> _Testo fornito_
┄┄┄┄┄┄┄┄┄┄┄┄┄┄┄┄┄┄┄┄

L’Earth Day nasce in America nel 1969 (verrà celebrato per la prima volta l’anno seguente) da un’idea del senatore democratico Gaylord Nelson e ricorre annualmente a un mese e un giorno dall’equinozio di primavera.

Quest’anno, in occasione della ricorrenza, il presidente degli Stati Uniti Joe Biden ha predisposto un summit virtuale coinvolgendo 40 leader mondiali. L’obiettivo è quello di pianificare strategie più efficaci nell’ottica della tutela e della salvaguardia del nostro pianeta.

Giornata mondiale della Terra significa sensibilizzare rispetto a tematiche spesso sottovalutate, come l’inquinamento acustico negli oceani.

L’universo sottomarino è un mondo a sé stante, complesso e sfaccettato. Quando pensiamo al fondale degli oceani subito immaginiamo una distesa dai riflessi blu-verdi, abitata da numerose specie di animali colorati e piante che vivono in totale sinergia. Quando pensiamo al mare subito la nostra mente rievoca l’immagine di un ecosistema affascinante: leggero, calmo, afono. Ma la realtà marina è tutt’altro che silenziosa.

┄┄┄┄┄┄┄┄┄┄┄┄┄┄┄┄┄┄┄┄

> _Dati forniti_
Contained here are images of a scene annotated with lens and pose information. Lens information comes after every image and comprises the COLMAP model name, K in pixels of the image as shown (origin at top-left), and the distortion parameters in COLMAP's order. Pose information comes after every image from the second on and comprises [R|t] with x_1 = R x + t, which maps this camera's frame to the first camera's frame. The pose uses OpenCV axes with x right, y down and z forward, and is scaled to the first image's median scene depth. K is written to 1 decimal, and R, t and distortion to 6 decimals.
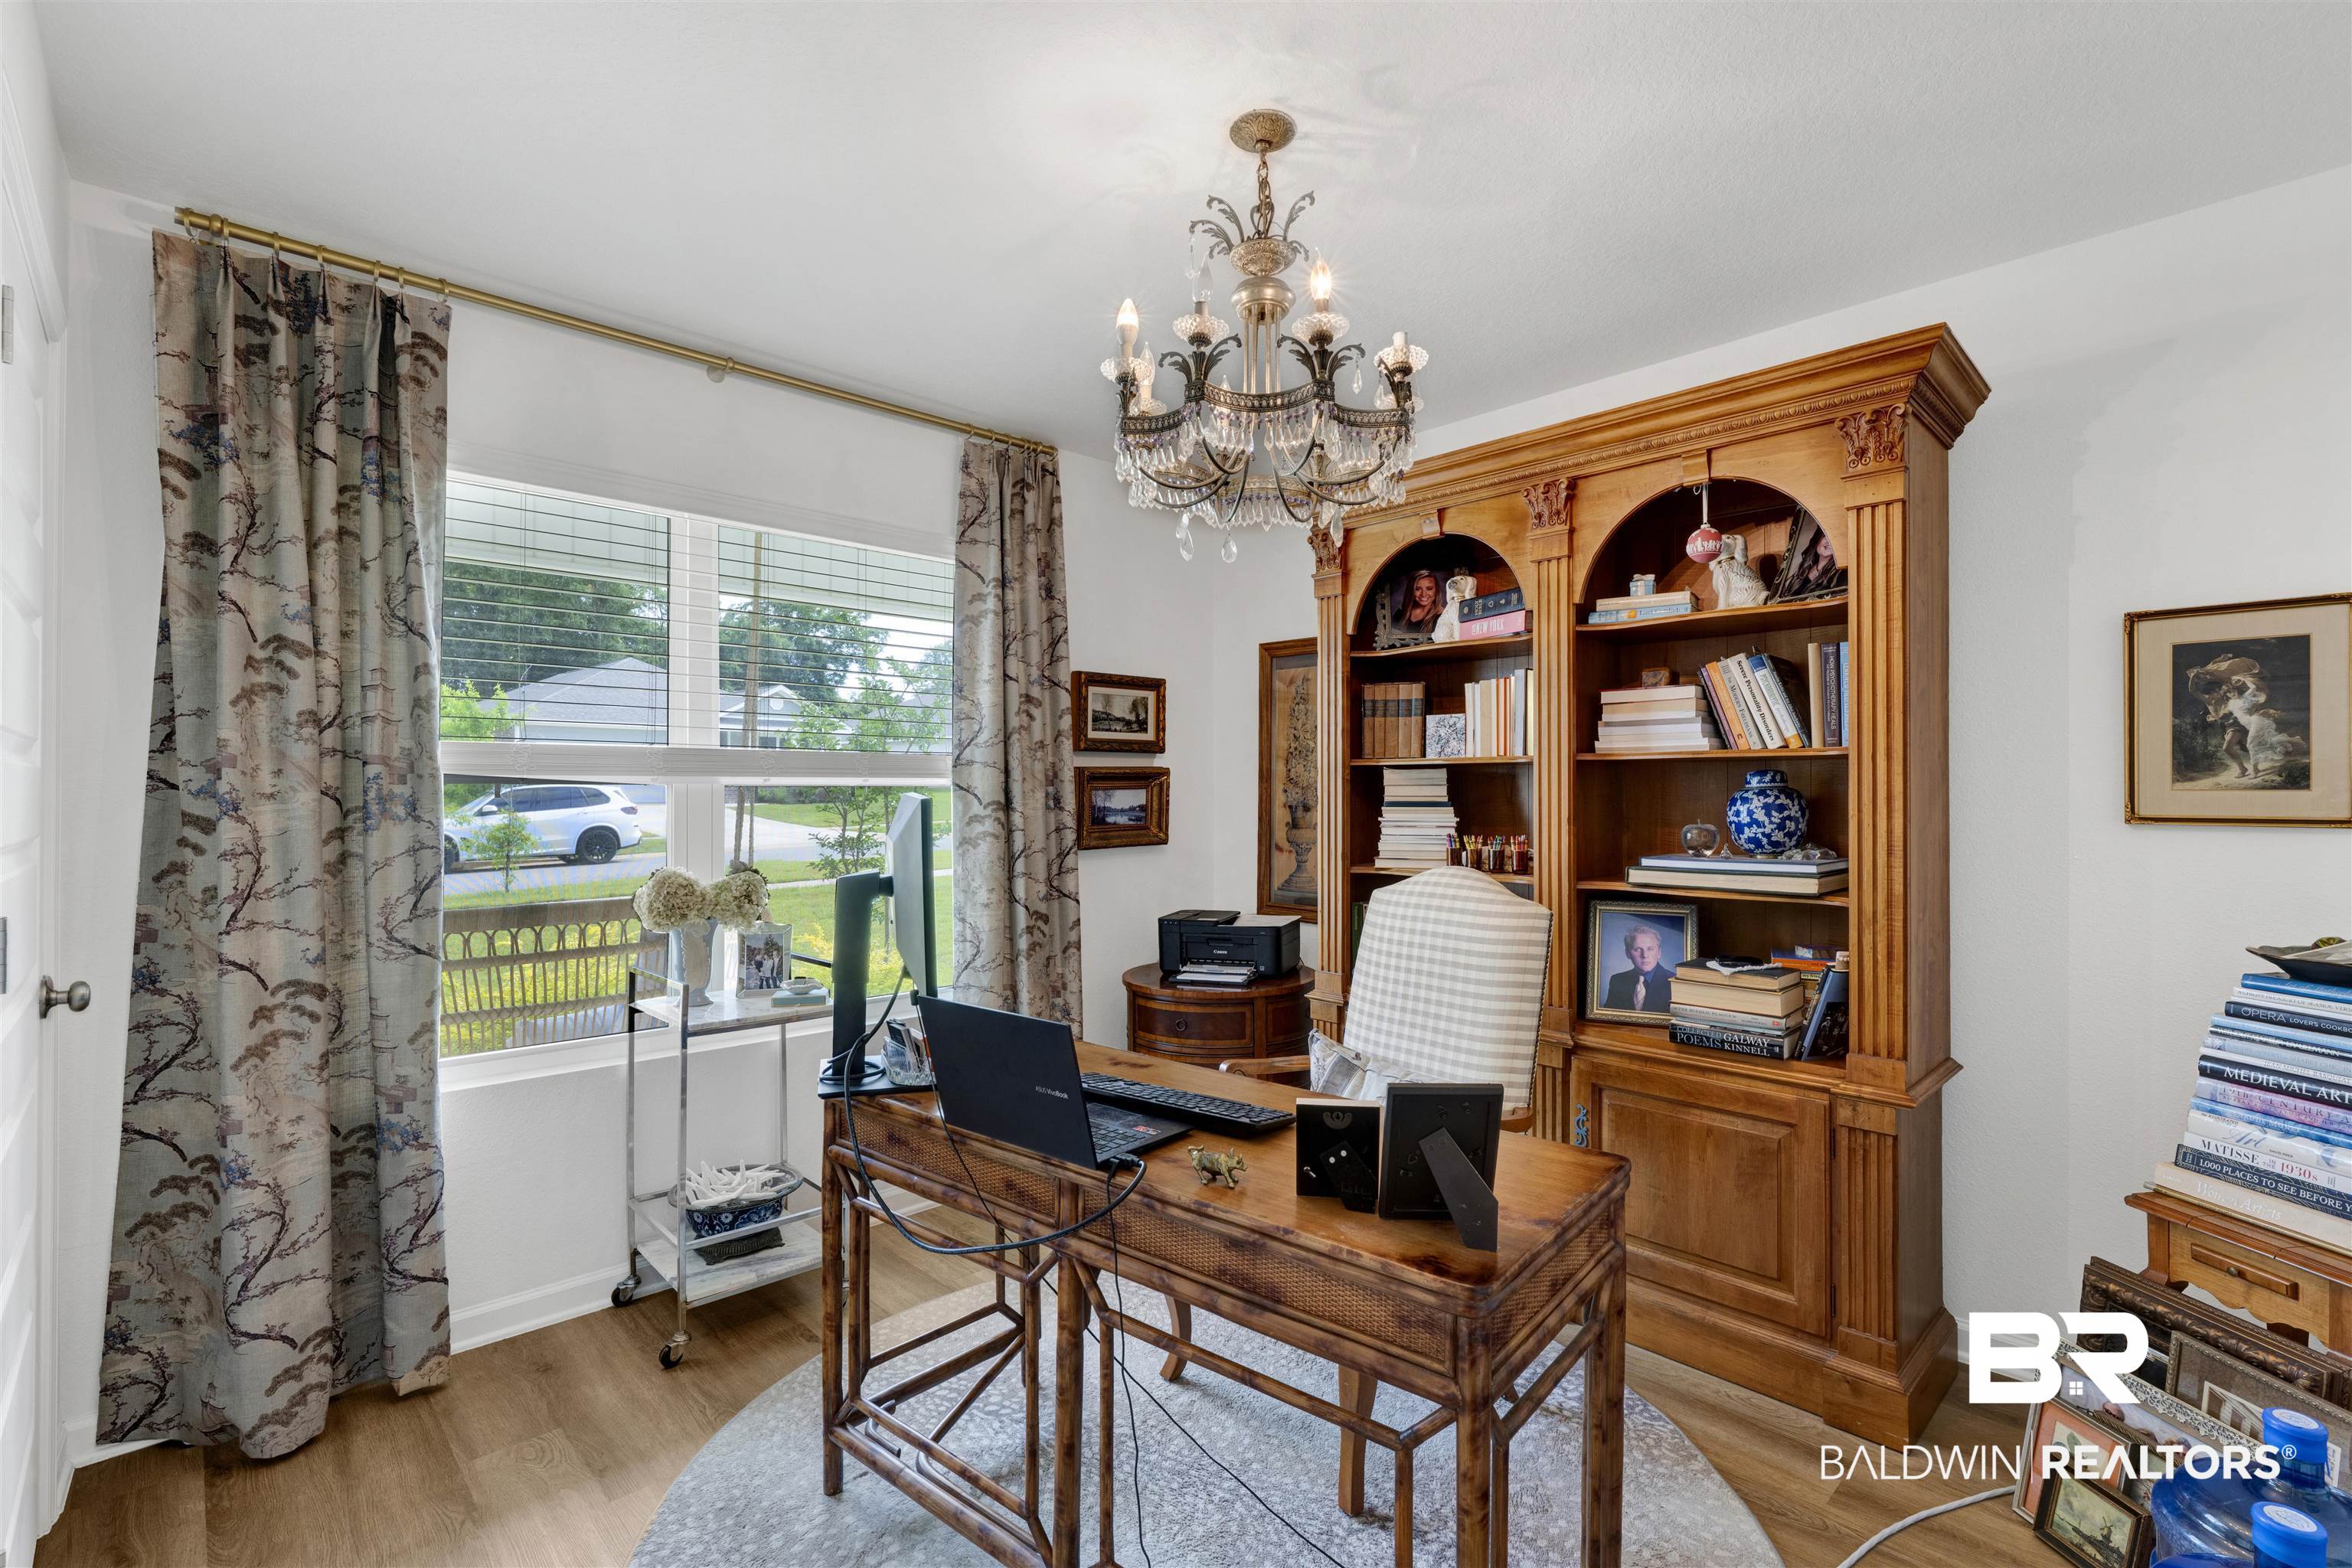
lens RADIAL K [[1055.4, 0, 1175.7], [0, 1055.4, 782.4], [0, 0, 1]] dist [0.001418, -0.000056]
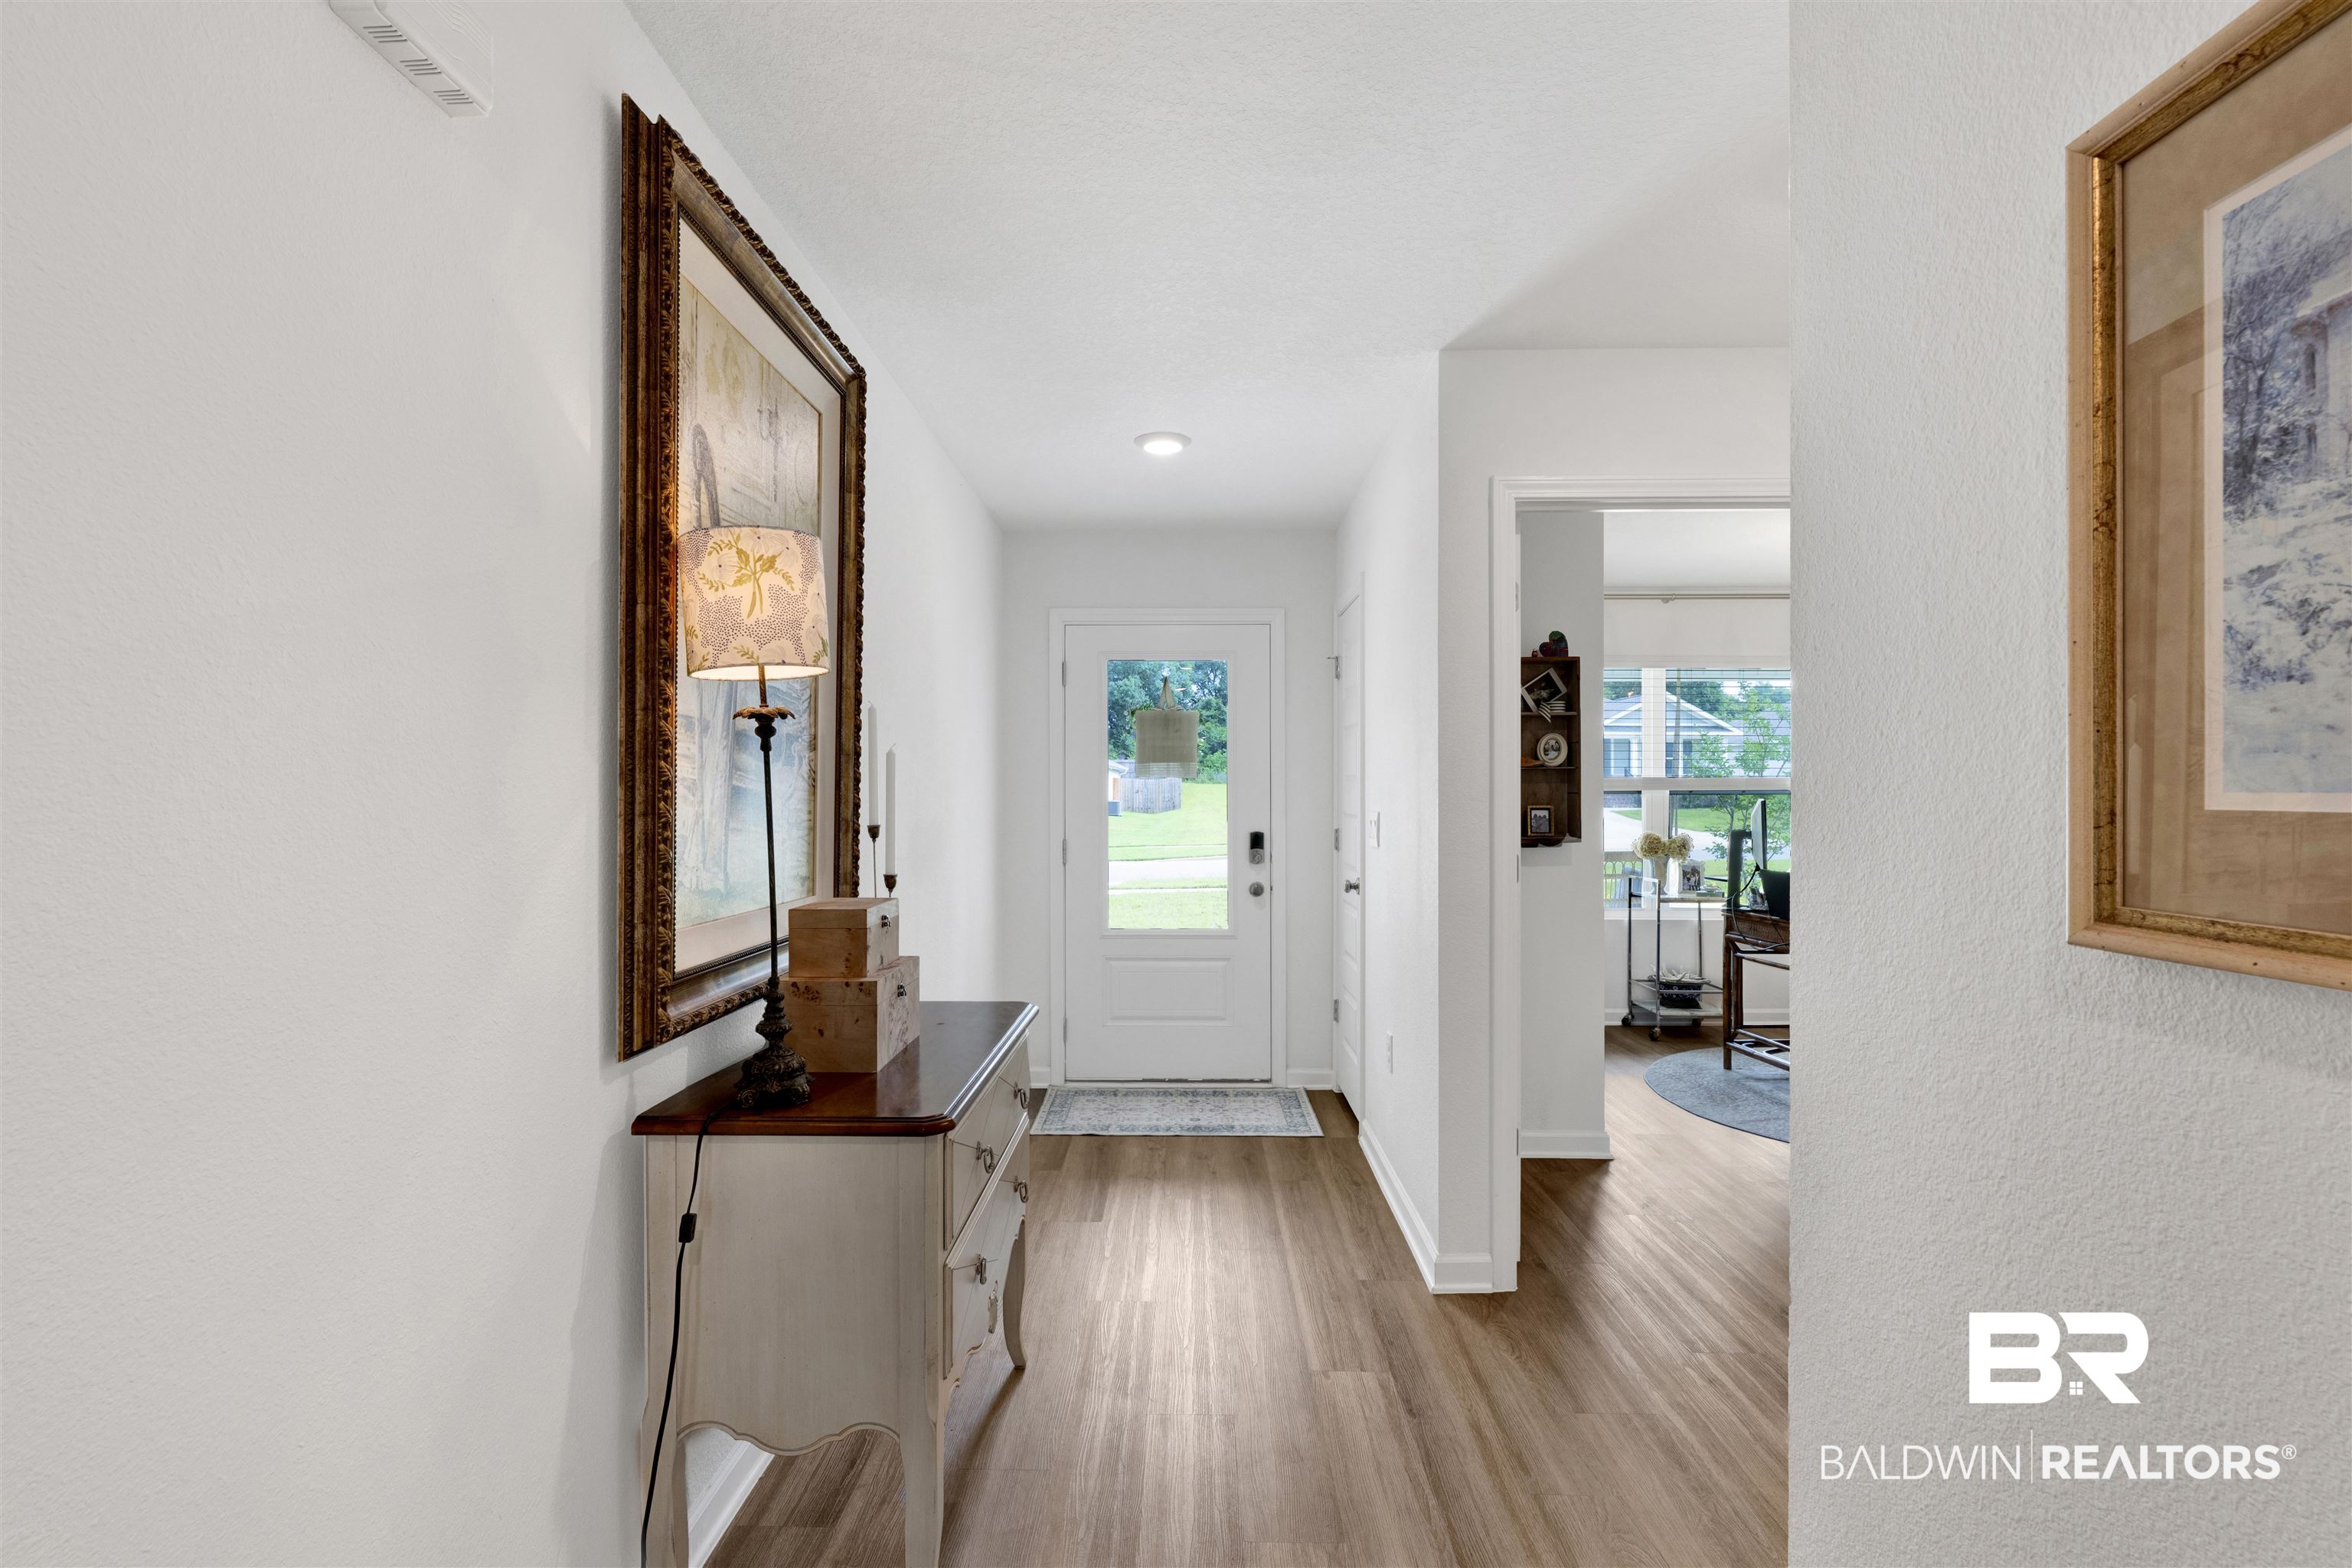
lens RADIAL K [[1110.3, 0, 1173.6], [0, 1110.3, 789.6], [0, 0, 1]] dist [0.000513, 0.000026]
pose [[0.719855, -0.001166, -0.694123, 0.445681], [-0.001304, 0.999995, -0.003033, -0.000418], [0.694123, 0.003088, 0.719850, -1.441284]]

┄┄┄┄┄┄┄┄┄┄┄┄┄┄┄┄┄┄┄┄

> _Consegne_
[1] In base al testo sulla Giornata della Terra, rispondi alle domande:
(a) Da un'idea di chi nasce l'Earth Day?
(b) Quanti leader mondiali coinvolge il summit virtuale predisposto da Joe Biden?
(c) Quale tematica spesso sottovalutata viene citata come esempio?
[2] Prosegui il testo sulla Giornata della Terra partendo dopo la sua ultima frase.
I dati non hanno alcun legame con il testo.

> _Risposte_
[1]
(a) Nasce da un'idea del senatore democratico Gaylord Nelson.
(b) Coinvolge 40 leader mondiali.
(c) Viene citato l'inquinamento acustico negli oceani.

[2]
Sotto la superficie oceanica vi è un ambiente acustico naturale, grazie al quale la fauna comunica, si orienta nell’universo ed evita gli ostacoli. Un concerto di suoni impercettibili all’orecchio umano, udibili solo attraverso degli idrofoni, microfoni sofisticati progettati per essere utilizzati sott’acqua e in grado di captare i rumori sottomarini.

Ed è proprio per l’incapacità di percepire le “voci” dell’oceano che, spesso, l’uomo agisce come se tutto ciò non esistesse. I rumori prodotti dalle attività umane minacciano la vita delle specie marine. Ogni singolo suono artificiale, emesso da navi e sonar, costituisce un rischio enorme per la sopravvivenza di mammiferi marini, pesci e invertebrati. Alcuni di essi, per evitare il frastuono delle imbarcazioni, reagiscono con l’allontanamento e la fuga. Altri, invece, in particolare quelli che si muovono più lentamente, ne vengono sopraffatti.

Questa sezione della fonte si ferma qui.